Banking UAE

Dubai Islamic Bank posts AED3.74bn first-half net profit as revenue climbs 10%

Photo Credit : WAM

Dubai Islamic Bank (DIB) reported a net profit after tax of AED3.736 billion for the first half of 2026, broadly unchanged from AED3.73 billion recorded during the same period last year, while pre-tax profit increased 1% year-on-year to AED4.334 billion.

The UAE’s largest Islamic bank said gross revenue rose 10% to AED12.439 billion, up from AED11.354 billion a year earlier, supported by continued growth in both funded and non-funded income streams.

Operating profit increased 6% to AED4.823 billion, while net financing assets expanded 7% since the beginning of the year to AED281 billion. The bank also originated AED43 billion in new financing during the first six months of 2026.

Customer deposits reached AED327 billion, reflecting a 2% increase, while total assets grew to AED423 billion, reinforcing the bank’s strong balance sheet.

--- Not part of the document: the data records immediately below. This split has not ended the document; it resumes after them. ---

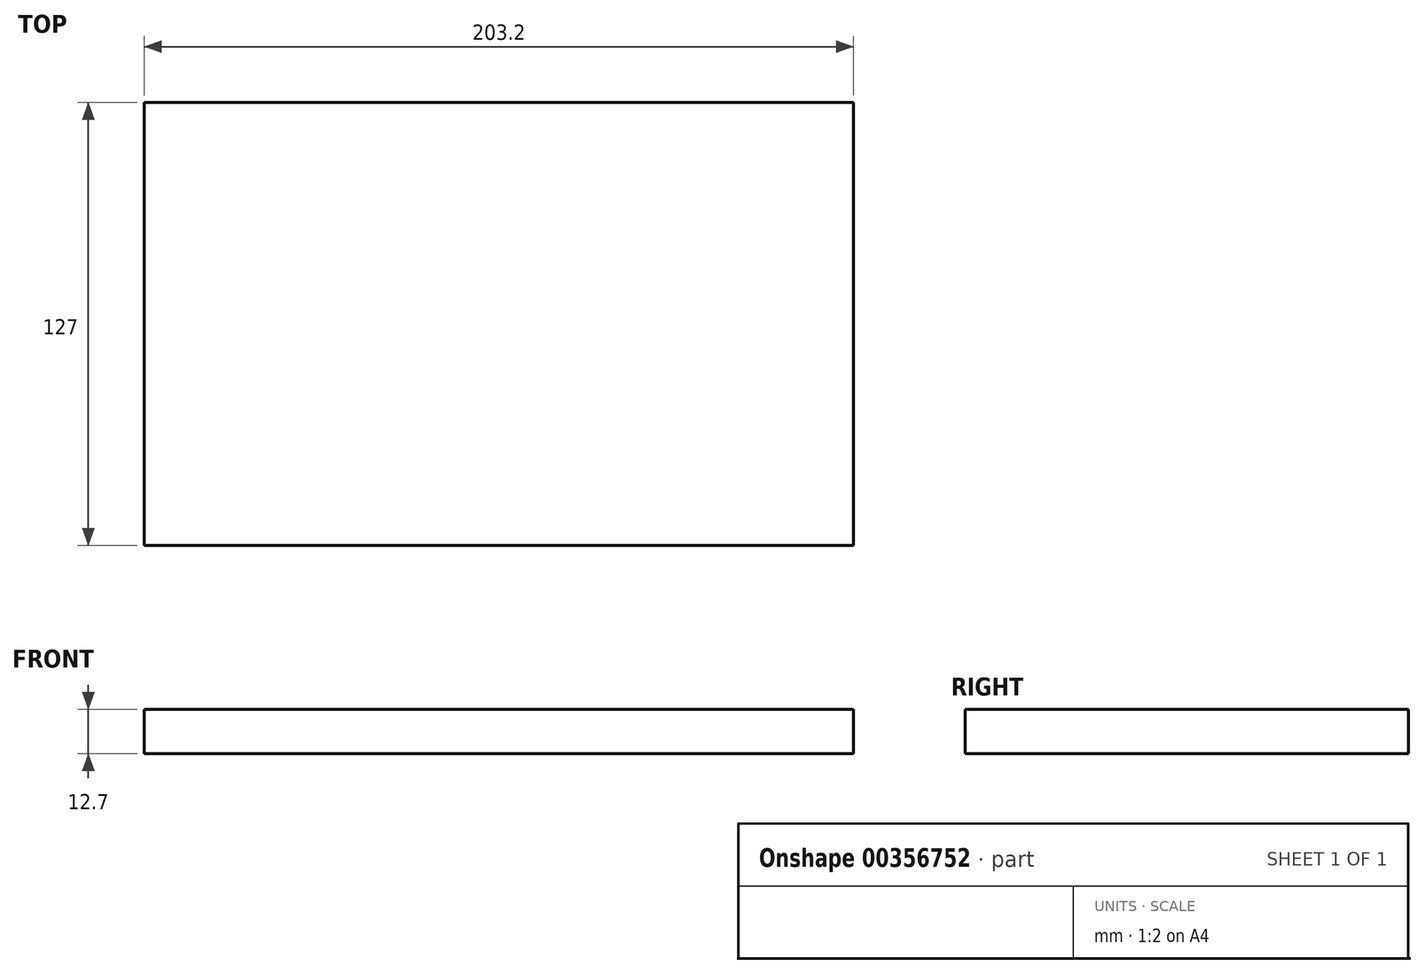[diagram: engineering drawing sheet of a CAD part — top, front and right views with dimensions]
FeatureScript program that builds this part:
annotation { "Feature Type Name" : "Feature", "Feature Type Description" : "" }
export const myFeature = defineFeature(function(context is Context, id is Id, definition is map)
    precondition{}
    {
        {
            var Q0;
            Q0=qCreatedBy(makeId("Top.planeOp"),FACE);
            var sketch = newSketch(context, id + "F0", { "sketchPlane" : qUnion([Q0])});
            skLineSegment(sketch, "E0.bottom", {"start": v(101.6, 63.5) * mm, "end": v(-101.6, 63.5) * mm});
            skLineSegment(sketch, "E0.top", {"start": v(101.6, -63.5) * mm, "end": v(-101.6, -63.5) * mm});
            skLineSegment(sketch, "E0.left", {"start": v(101.6, 63.5) * mm, "end": v(101.6, -63.5) * mm});
            skLineSegment(sketch, "E0.right", {"start": v(-101.6, 63.5) * mm, "end": v(-101.6, -63.5) * mm});
            skPoint(sketch, "E0.middle", {"position": v(0, 0) * mm});
            skSolve(sketch);
        }
        {
            var Q0;
            Q0 = qSketchRegion(id + "F0", true);
            extrude(context, id + "F1", {"entities" : qUnion([Q0]), "depth" : 12.7 * mm});
        }
    });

Mohammed Ibrahim Al-Shaibani, Chairman of DIB, said the first half of 2026 was shaped by geopolitical uncertainty, changing interest rate expectations and fluctuating market sentiment. Despite these global challenges, he said the UAE economy continued to demonstrate resilience through economic diversification, prudent policymaking and a robust financial sector.

He highlighted that Dubai’s gross domestic product reached AED232 billion in the first quarter of 2026, representing 2.4% year-on-year growth.

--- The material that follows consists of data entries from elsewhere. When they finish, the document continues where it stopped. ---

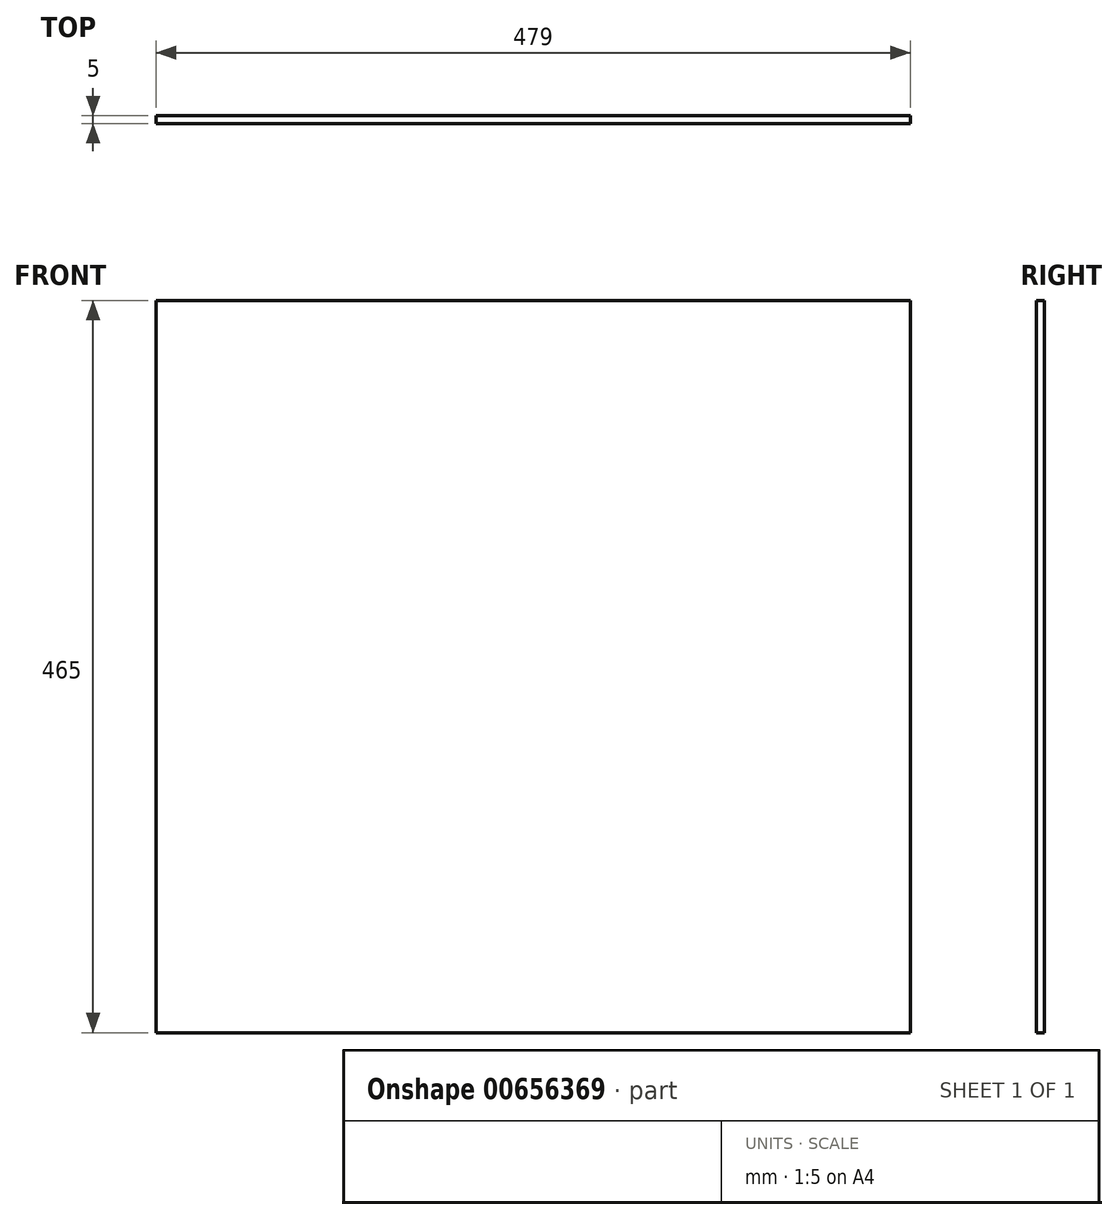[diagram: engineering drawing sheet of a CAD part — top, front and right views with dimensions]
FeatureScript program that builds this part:
annotation { "Feature Type Name" : "Feature", "Feature Type Description" : "" }
export const myFeature = defineFeature(function(context is Context, id is Id, definition is map)
    precondition{}
    {
        {
            var Q0;
            Q0=qCreatedBy(makeId("Top.planeOp"),FACE);
            var sketch = newSketch(context, id + "F0", { "sketchPlane" : qUnion([Q0])});
            skLineSegment(sketch, "E0.bottom", {"start": v(0, 0) * mm, "end": v(479, 0) * mm});
            skLineSegment(sketch, "E0.top", {"start": v(0, 5) * mm, "end": v(479, 5) * mm});
            skLineSegment(sketch, "E0.left", {"start": v(0, 0) * mm, "end": v(0, 5) * mm});
            skLineSegment(sketch, "E0.right", {"start": v(479, 0) * mm, "end": v(479, 5) * mm});
            skSolve(sketch);
        }
        {
            var Q0;
            Q0=makeQuery(id+"F0.imprint","IMPRINT",FACE,{"disambiguationData":[TD([[makeQuery(id+"F0.imprint","IMPRINT",EDGE,{"derivedFrom":sQuery(id+"F0.wireOp",EDGE,"E0.bottom")}),1.0]])]});
            extrude(context, id + "F1", {"entities" : qUnion([Q0]), "depth" : 465 * mm, "offsetDistance" : 25 * mm});
        }
    });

Al-Shaibani said DIB’s results reflected disciplined governance, strong capital management and prudent balance sheet strategies. He also noted that the bank’s successful US$1 billion Additional Tier 1 sukuk issuance strengthened its access to international capital markets while supporting future growth opportunities.

Group Chief Executive Officer Dr. Adnan Chilwan said the bank maintained solid earnings momentum, driven by sustained demand for its Sharia-compliant banking products and services across both retail and wholesale banking segments.

He said operating profit reached AED4.8 billion, pre-tax profit stood at AED4.3 billion, while post-tax profit remained stable at AED3.7 billion. The bank also maintained a pre-tax return on tangible equity close to 20%, reflecting its focus on delivering sustainable shareholder returns.

Chilwan added that asset quality continued to improve, with the non-performing financing ratio declining to 2.4%, while the cost of risk remained low at 28 basis points and cash coverage improved to 122%.

The bank also maintained strong capital and liquidity positions, reporting a Common Equity Tier 1 ratio of 13.0%, a capital adequacy ratio of 16.1%, a liquidity coverage ratio of 140%, and a net stable funding ratio of 105%.

DIB’s digital transformation also continued to gain momentum, with registered digital banking users increasing 16% compared with the same period last year.

In line with its sustainability strategy, the bank said it extended AED3.1 billion in sustainable finance and provided an additional AED2.1 billion in sustainability-linked financing since the start of 2026.